The likelihood of a pre-hypertensive young adult to develop hypertension has been steadily increasing over the past few years. Aerobic exercise training (AET) has been found to reduce high blood pressure, however, efficacy of different types of aerobic exercise is yet to be determined among the pre-hypertensive young adults. The objective of this study was to evaluate the effectiveness of high-intensity interval training (HIIT) and continuous moderate-intensity training (CMT) on blood pressure (BP) in young physically inactive pre-hypertensive adults. 32 adults (age 20.0±1.1) were randomly assigned into 3 groups; HIIT, CMT, and control (CON).
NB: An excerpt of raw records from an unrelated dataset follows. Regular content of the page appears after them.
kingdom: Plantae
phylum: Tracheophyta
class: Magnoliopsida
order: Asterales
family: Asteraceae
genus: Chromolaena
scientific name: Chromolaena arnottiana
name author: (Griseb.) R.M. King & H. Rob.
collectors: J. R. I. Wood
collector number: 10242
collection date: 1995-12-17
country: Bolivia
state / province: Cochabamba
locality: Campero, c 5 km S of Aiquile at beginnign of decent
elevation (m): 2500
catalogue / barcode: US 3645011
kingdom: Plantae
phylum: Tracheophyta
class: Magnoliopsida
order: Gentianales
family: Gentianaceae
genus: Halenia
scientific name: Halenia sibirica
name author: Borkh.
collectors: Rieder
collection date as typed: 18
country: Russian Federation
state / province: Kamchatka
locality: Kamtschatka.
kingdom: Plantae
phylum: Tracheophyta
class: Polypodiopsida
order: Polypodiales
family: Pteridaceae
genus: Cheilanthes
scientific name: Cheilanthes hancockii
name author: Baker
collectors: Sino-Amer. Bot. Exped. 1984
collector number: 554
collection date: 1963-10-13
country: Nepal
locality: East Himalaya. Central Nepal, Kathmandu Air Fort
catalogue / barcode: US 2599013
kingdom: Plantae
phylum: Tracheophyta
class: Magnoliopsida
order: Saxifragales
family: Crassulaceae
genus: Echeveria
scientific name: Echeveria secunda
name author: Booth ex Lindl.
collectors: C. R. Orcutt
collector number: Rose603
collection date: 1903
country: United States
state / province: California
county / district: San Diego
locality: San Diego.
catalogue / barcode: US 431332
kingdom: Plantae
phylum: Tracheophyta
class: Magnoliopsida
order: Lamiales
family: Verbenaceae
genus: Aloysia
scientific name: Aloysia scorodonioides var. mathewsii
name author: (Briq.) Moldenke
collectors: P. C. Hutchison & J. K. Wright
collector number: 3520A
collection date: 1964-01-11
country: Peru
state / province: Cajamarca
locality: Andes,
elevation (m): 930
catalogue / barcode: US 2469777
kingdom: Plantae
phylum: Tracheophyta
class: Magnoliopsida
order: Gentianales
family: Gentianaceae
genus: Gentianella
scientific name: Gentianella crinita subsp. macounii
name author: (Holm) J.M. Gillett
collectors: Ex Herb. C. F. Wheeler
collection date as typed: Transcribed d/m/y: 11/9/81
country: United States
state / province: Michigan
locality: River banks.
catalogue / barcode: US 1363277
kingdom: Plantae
HIIT and CMT groups participated in 5 weeks of AET with CON group not participating in any exercise. The HIIT protocol consisted of 1:4 minute work to rest ratio of participants 80%-85% heart rate reserve (HR-reserve) and 40%-60% HR-reserve respectively for 20 minutes, CMT group exercised at 40%-60% of HR-reserve continuously for 20 minutes. In both HIIT and CMT groups, systolic blood pressure (SBP) (3.8±2.8 mmHg, P=0.002 VS 1.6±1.5 mmHg, P=0.011) was significantly reduced. While, significant reductions were noted in the diastolic blood pressure (DBP) (2.9±2.2 mmHg, P=0.002) and mean arterial pressure (MAP) (3.1±1.6mmHg, P<0.0005) only in the HIIT group. No significant difference in SBP (-0.4±3.7 mmHg, P=0.718), DBP (0.4±3.4 mmHg, P=0.714), or MAP (0.1±2.5mmHg, P= 0.892) was observed in the CON group. Both HIIT and CMT decreased the BP in physically inactive pre-hypertensive young adults; however, HIIT yielded more beneficial results in terms of reducing the SPB, DBP, and MAP.